O que mudou desde a sua morte?
Não muito. A forma de compor e de fazer os jardins continuam as mesmas. Ainda se utilizam as mesmas técnicas e as mesmas leis de se formar uma composição.
O que é a Burle Marx & Cia Ltda hoje?
Continua sendo um escritório de paisagismo. Fazemos projetos, detalhamos, além de fazermos a parte de manutenção e execução do jardins seja ou não de outros paisagistas. Nós possuímos uma chácara na Estrada da Barra de Guaratiba, 2275, Barra de Guaratiba, Rio de Janeiro, onde desenvolvemos as mudas que incrementam os jardins.
Quem foi Roberto Burle Marx para você?
Um mentor e um pai. Ele ensinou tudo o que sei sobre paisagismo. Desde a noção de estética até a implantação de novas plantas foi tudo introduzido por ele.
Como é vista a carreira de paisagista no Brasil?
Olha eu tive a sorte de ter seguido os passos do Roberto, mas é uma profissão muito difícil de se estabelecer e ganhar a vida. entretanto, uma vez conseguido os cliente vão aparecendo.
O que é preciso para ingressar na profissão?

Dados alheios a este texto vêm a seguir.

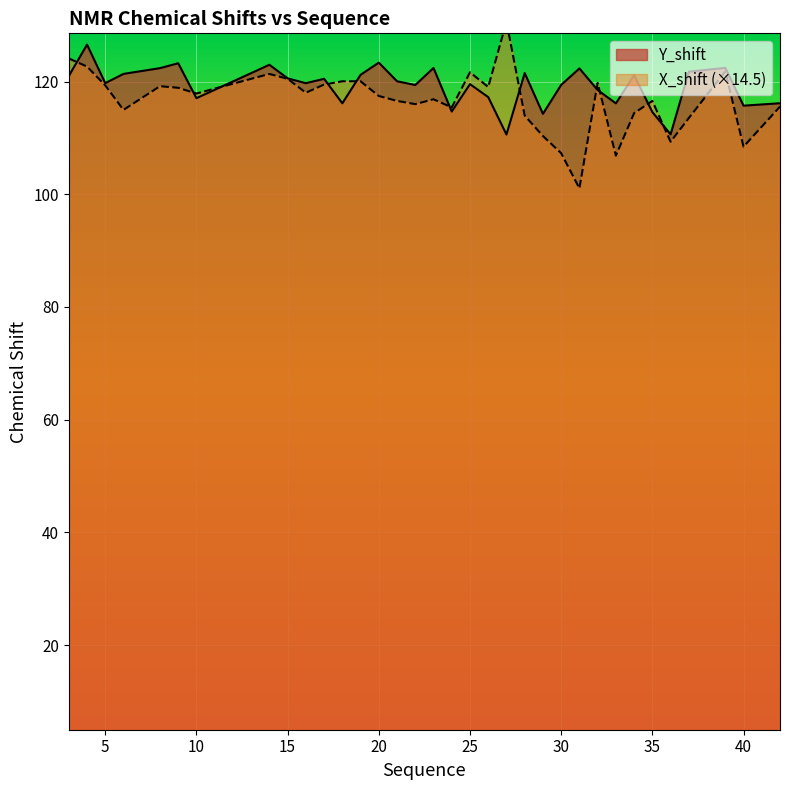

How many interior local valleys does the Y_shift series have?

11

Precisa primeiro ter boa vontade, perseverança, muita curiosidade para conhecer as plantas no seu habitat. Não é necessário que a pessoas seja desenhista ou arquiteta. O curso de paisagismo dado nas faculdades basta. Contudo, é indispensável que o profissional tenha sensibilidade e noções de estética.
O paisagismo é uma arte que muda com o tempo?
O paisagismo é uma arte efêmera. Se planta hoje, mas o trabalho nunca se completa pra nós. temos sempre que acompanhar o desenvolvimento do jardim. Não se pode esquecer que a vegetação é sazonal. Isso dificulta até pra mostrarmos para um cliente determinadas cores, ou seja, significa que um dia ou determinado tempo o jardim vai ficar assim...
Roberto Burle Marx por Haruyoshi Ono?
A arte do paisagismo. Em comum o apreciar a beleza da vida. Nossos gostos eram compatíveis em algumas coisas, como por exemplo o gosto pelo cinema, pela música. Porém, nós tínhamos personalidades bem distintas. Ele era uma pessoa extremamente extrovertida contrário de mim. ele gostava muito de receber as pessoas, era muito festeiro. Já eu sou bem tímido.
Quais as expectativas da paisagismo para o futuro?
Sempre haverá necessidade. Os olhos precisam de beleza, o mundo precisa de paisagistas.